We need good narratives because numerical analysis, which usually compares a number with its change over time, cannot reveal the interdependencies. Studies that correlate a few numbers sith a few others, is just too slow to give us a better sense of what is happening.
“Foxconn Replaces 60,000 With Robots”
Are we prepared for such numbers? Are we prepared for this to have already happened?
We need stories. People like Varoufakis, Steve Keen, Quiggin and many others are creating those stories. Further out, but maybe right on, are writers like Nick Shrenik and his Inventing the Future, or the site https://socialecologies.wordpress.com
What is happening in major economics departments? Any sense of urgency? Are students allowed to bring the new stories into discussions with standard econ in the required courses?

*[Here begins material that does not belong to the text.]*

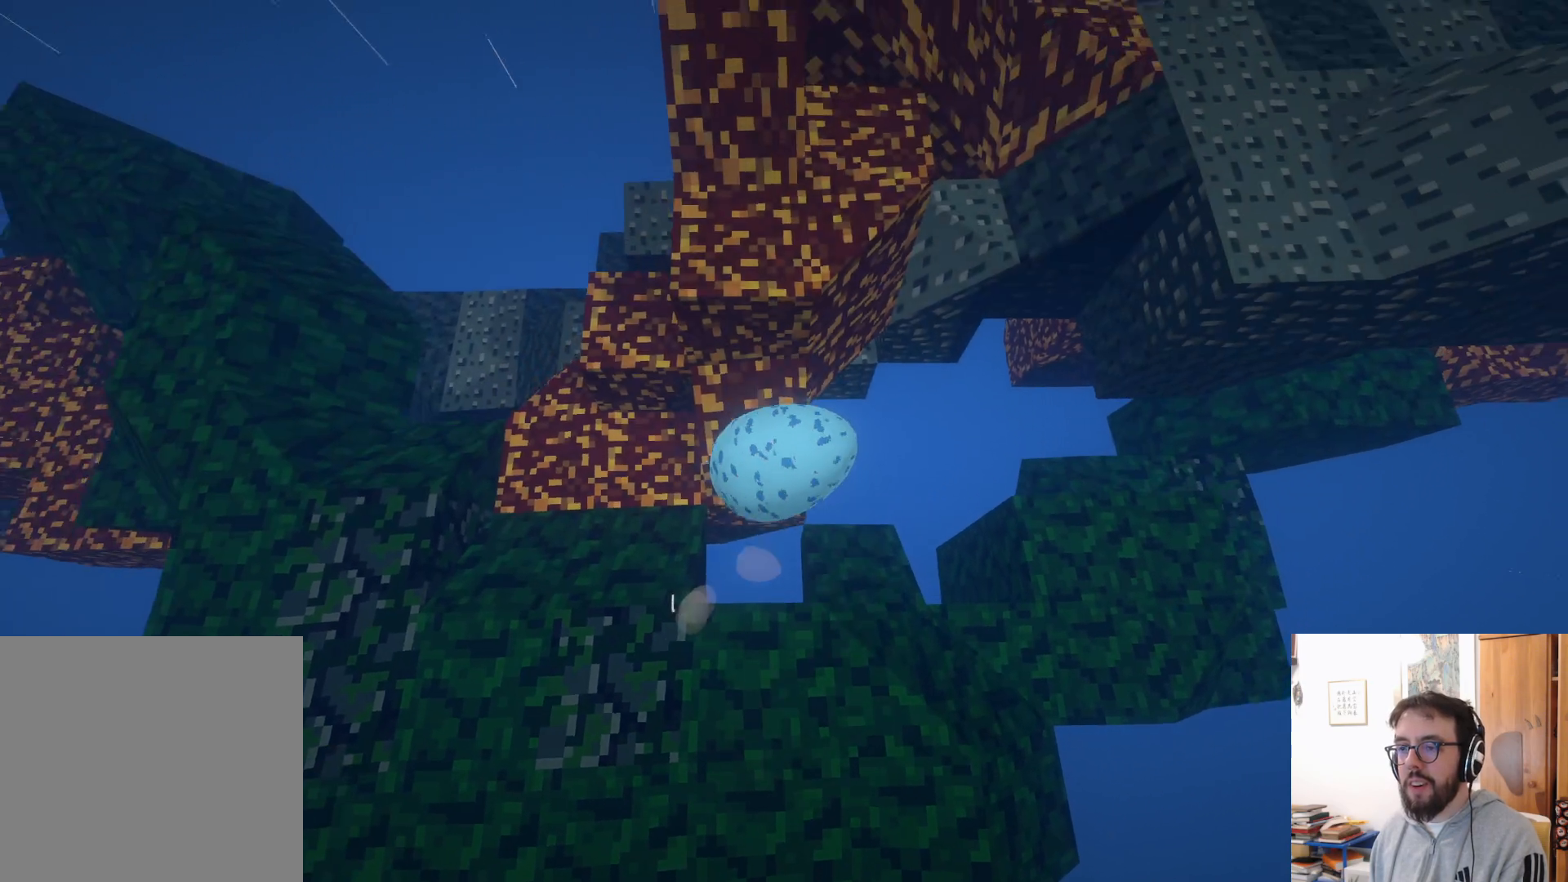
{"buttons": [], "left_stick": "left", "right_stick": "center", "events": [[66, "A", "up"]]}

On the Positive side, we still need good analyses, but in the context of fuller stories. Autonomous cars (cars already once called auto-mobiles!) for their impacts on energy use and parking real real estate. . Fewer cars sold, and many through fleets like Uber, so fewer dealers, and with many fewer accidents the insurance companies go broke snd the hospitals face a financial crisis (how big? Any models out there yet?) Fewer police, fewer road repair crews, a crisis of unused parking lots, far fewer accidents means lighter cars. Suburbia rethought. And then add autonomous fleets or trucks, and buses, and planes!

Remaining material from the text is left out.